(Given data begins)
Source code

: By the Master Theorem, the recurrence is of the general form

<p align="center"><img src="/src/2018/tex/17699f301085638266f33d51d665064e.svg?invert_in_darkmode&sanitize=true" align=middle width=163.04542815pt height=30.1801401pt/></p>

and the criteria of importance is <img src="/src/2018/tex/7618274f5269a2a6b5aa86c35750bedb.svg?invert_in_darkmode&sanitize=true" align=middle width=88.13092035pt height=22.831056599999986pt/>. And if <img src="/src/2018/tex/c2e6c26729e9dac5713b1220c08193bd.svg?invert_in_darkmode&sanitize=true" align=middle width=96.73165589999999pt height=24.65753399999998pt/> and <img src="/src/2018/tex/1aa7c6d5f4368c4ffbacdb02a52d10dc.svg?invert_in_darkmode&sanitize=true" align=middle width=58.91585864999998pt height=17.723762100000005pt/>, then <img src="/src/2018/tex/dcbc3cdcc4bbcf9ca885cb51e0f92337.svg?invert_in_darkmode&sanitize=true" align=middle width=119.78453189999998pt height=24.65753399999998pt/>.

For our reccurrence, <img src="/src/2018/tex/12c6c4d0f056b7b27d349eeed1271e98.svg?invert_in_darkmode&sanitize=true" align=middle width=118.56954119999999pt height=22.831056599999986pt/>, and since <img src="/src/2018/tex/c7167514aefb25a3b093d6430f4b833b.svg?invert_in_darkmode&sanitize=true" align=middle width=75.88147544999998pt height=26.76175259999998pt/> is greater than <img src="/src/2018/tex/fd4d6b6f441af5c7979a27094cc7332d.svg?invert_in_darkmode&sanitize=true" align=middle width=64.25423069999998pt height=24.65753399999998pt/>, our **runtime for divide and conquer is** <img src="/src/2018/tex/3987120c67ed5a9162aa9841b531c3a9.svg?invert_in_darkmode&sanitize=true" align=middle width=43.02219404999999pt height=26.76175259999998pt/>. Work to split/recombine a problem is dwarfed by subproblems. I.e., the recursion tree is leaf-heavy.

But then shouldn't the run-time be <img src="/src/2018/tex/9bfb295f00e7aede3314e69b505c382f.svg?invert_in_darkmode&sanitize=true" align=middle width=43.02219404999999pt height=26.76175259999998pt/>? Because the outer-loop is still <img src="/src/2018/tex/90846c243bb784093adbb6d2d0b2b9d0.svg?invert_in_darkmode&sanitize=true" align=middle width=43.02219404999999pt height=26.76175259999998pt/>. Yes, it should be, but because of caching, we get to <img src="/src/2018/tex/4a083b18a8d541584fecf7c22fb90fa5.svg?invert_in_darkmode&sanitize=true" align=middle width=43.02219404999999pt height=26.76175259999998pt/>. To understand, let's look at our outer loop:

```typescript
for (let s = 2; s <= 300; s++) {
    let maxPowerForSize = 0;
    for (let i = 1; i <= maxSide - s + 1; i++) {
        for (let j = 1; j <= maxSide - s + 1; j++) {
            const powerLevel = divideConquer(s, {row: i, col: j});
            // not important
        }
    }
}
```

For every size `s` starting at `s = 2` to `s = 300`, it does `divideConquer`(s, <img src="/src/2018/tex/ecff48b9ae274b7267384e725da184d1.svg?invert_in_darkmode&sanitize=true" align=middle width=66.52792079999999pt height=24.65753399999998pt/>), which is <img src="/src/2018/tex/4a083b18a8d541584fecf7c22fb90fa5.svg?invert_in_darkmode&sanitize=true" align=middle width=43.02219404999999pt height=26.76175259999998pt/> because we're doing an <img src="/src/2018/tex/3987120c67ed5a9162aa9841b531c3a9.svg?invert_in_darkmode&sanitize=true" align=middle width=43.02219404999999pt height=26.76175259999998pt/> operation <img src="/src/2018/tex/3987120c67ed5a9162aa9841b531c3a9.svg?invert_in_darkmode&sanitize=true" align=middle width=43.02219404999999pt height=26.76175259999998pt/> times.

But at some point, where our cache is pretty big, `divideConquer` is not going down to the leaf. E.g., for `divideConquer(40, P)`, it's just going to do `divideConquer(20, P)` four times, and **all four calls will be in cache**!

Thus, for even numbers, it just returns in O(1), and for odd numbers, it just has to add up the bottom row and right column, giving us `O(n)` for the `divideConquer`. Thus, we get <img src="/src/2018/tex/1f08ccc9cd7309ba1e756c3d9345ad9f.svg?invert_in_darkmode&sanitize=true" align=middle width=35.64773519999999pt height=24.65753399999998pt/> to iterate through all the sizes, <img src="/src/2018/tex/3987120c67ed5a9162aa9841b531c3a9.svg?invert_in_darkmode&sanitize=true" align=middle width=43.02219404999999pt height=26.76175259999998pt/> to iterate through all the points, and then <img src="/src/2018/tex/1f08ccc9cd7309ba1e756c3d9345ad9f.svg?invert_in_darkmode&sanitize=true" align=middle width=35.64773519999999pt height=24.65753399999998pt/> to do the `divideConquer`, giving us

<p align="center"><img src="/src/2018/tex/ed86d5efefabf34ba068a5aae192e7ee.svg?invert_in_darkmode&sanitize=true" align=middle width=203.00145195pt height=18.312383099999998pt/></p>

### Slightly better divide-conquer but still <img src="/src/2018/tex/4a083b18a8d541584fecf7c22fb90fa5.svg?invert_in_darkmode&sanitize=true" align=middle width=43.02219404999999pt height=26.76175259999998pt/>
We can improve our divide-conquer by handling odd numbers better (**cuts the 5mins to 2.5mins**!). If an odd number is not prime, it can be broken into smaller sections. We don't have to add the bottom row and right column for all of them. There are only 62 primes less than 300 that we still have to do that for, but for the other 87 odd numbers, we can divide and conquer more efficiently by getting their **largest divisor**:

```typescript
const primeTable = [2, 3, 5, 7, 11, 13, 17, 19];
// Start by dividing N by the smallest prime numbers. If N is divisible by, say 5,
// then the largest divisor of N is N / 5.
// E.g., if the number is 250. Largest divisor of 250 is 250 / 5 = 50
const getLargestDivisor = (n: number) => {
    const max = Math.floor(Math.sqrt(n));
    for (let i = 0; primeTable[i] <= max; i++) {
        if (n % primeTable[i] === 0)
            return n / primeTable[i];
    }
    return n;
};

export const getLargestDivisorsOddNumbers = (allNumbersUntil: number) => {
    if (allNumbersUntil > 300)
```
(Given data ends)
[Task directions]:
All lines in the records that contain "maxSide" are to be copied and returned.

[Answer box]:
    for (let i = 1; i <= maxSide - s + 1; i++) {
        for (let j = 1; j <= maxSide - s + 1; j++) {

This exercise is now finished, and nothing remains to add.